:: SUPPLIED RECORDS ::
□ □ □ □ □ □ □
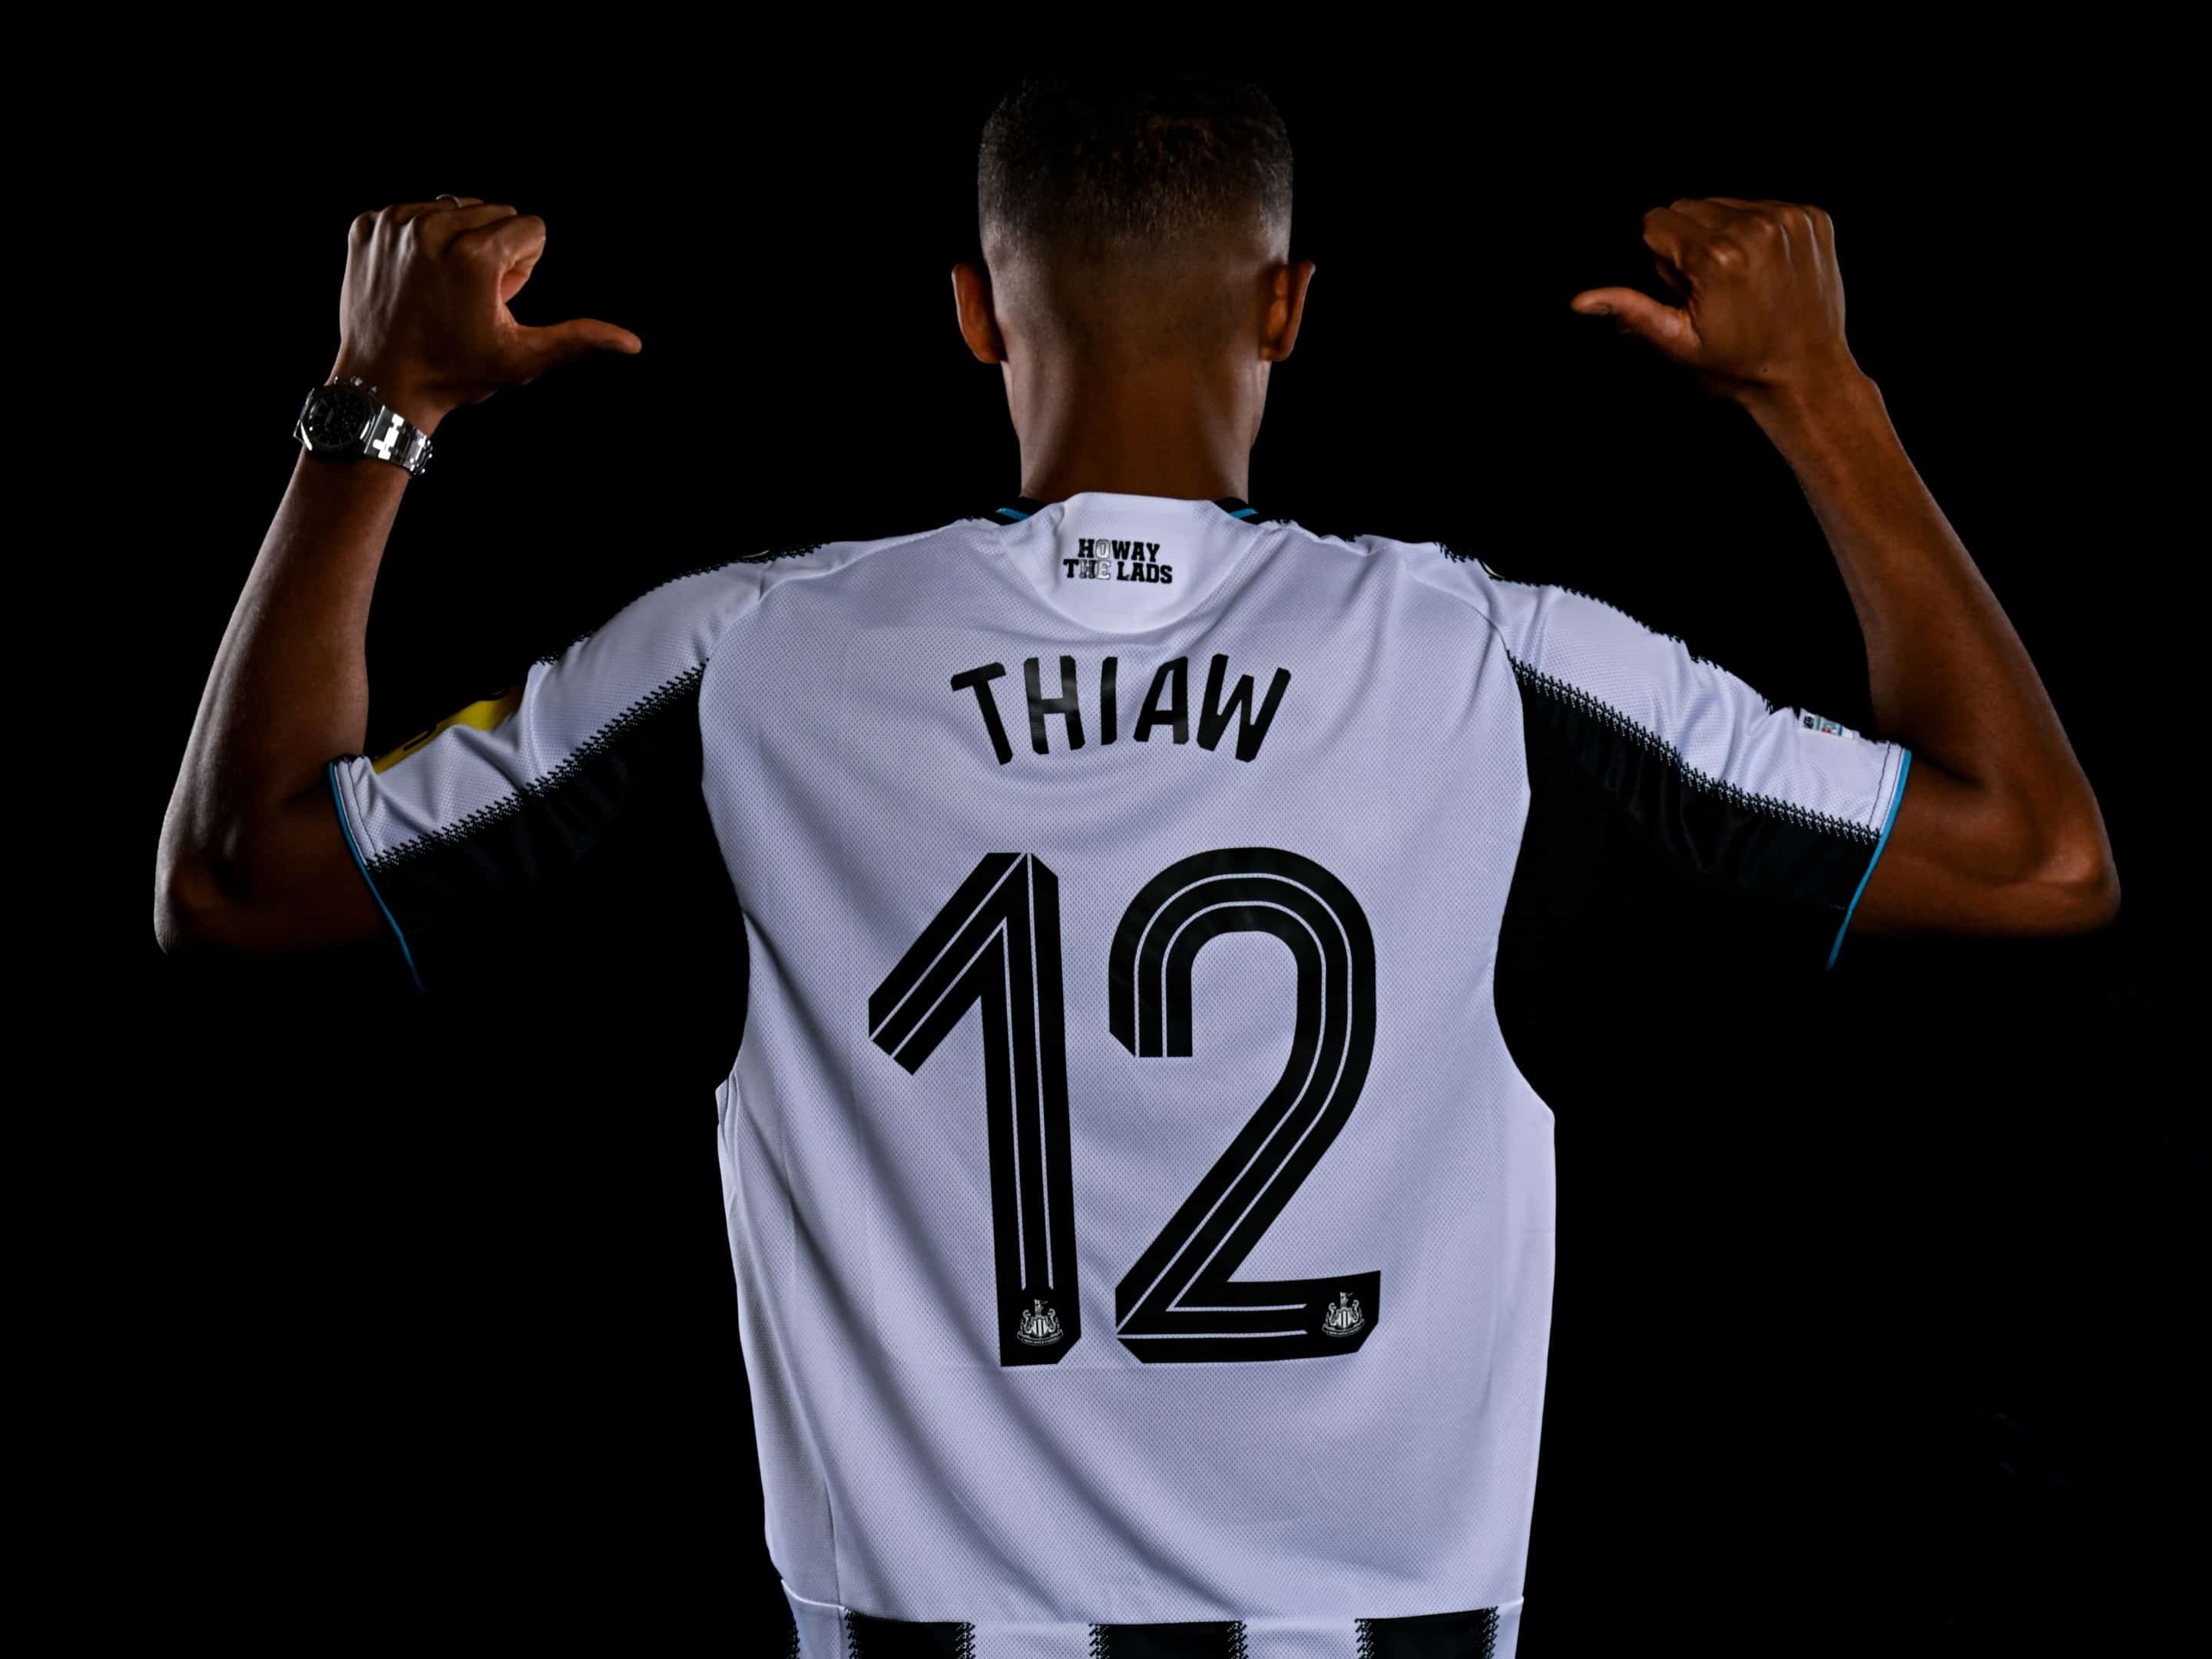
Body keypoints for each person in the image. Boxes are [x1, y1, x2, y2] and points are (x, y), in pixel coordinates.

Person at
□ □ □ □ □ □ □
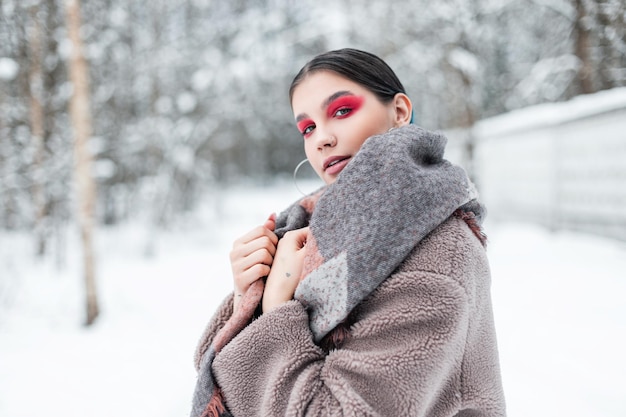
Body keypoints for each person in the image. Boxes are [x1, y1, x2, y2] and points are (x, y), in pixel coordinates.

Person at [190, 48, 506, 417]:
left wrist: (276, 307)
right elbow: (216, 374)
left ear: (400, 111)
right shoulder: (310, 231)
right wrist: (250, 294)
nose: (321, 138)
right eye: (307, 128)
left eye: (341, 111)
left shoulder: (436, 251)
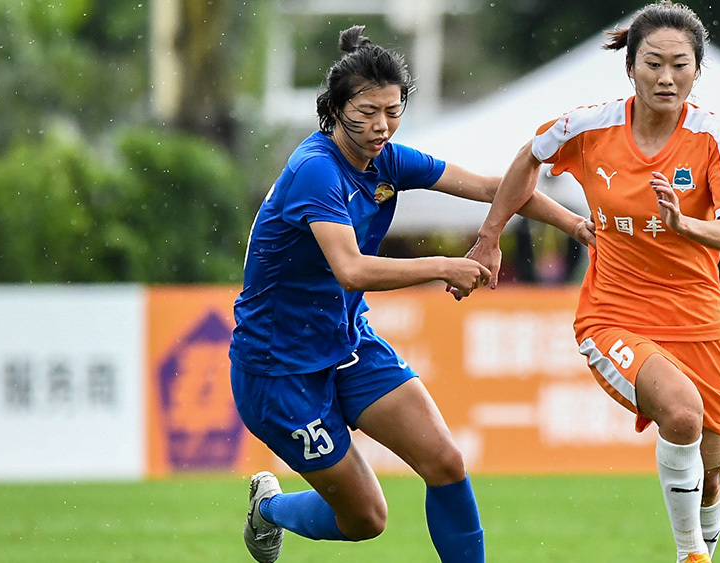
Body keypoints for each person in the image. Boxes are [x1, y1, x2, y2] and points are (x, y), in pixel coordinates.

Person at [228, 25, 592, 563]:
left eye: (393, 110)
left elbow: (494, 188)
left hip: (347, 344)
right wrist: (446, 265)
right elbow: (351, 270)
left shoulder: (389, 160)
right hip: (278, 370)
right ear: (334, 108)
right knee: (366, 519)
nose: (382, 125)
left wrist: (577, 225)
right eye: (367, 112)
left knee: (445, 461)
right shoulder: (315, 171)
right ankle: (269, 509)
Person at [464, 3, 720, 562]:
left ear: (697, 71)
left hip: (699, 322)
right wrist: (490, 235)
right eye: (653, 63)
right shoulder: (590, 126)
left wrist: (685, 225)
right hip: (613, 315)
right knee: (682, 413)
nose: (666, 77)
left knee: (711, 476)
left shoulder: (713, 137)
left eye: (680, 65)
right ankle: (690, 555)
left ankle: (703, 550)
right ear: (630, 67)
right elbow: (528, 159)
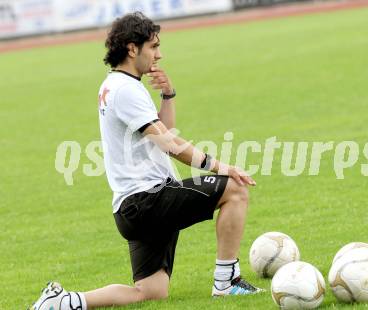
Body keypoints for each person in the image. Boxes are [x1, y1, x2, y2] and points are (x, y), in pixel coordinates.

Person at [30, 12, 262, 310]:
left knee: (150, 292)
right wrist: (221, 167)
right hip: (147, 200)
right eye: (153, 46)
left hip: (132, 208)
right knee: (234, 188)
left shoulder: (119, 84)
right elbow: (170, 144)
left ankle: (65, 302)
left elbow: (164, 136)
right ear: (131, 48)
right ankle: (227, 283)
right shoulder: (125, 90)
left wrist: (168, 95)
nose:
□ □ □ □ □ □ □
:: EXERCISE DESCRIPTION ::
From the listing above, copy out each line where the word "shoulder" appears.

:: EXERCISE OUTPUT ::
right shoulder: (310, 231)
left shoulder: (436, 251)
left shoulder: (389, 160)
right shoulder: (315, 171)
right shoulder: (590, 126)
left shoulder: (713, 137)
left shoulder: (119, 84)
right shoulder: (125, 90)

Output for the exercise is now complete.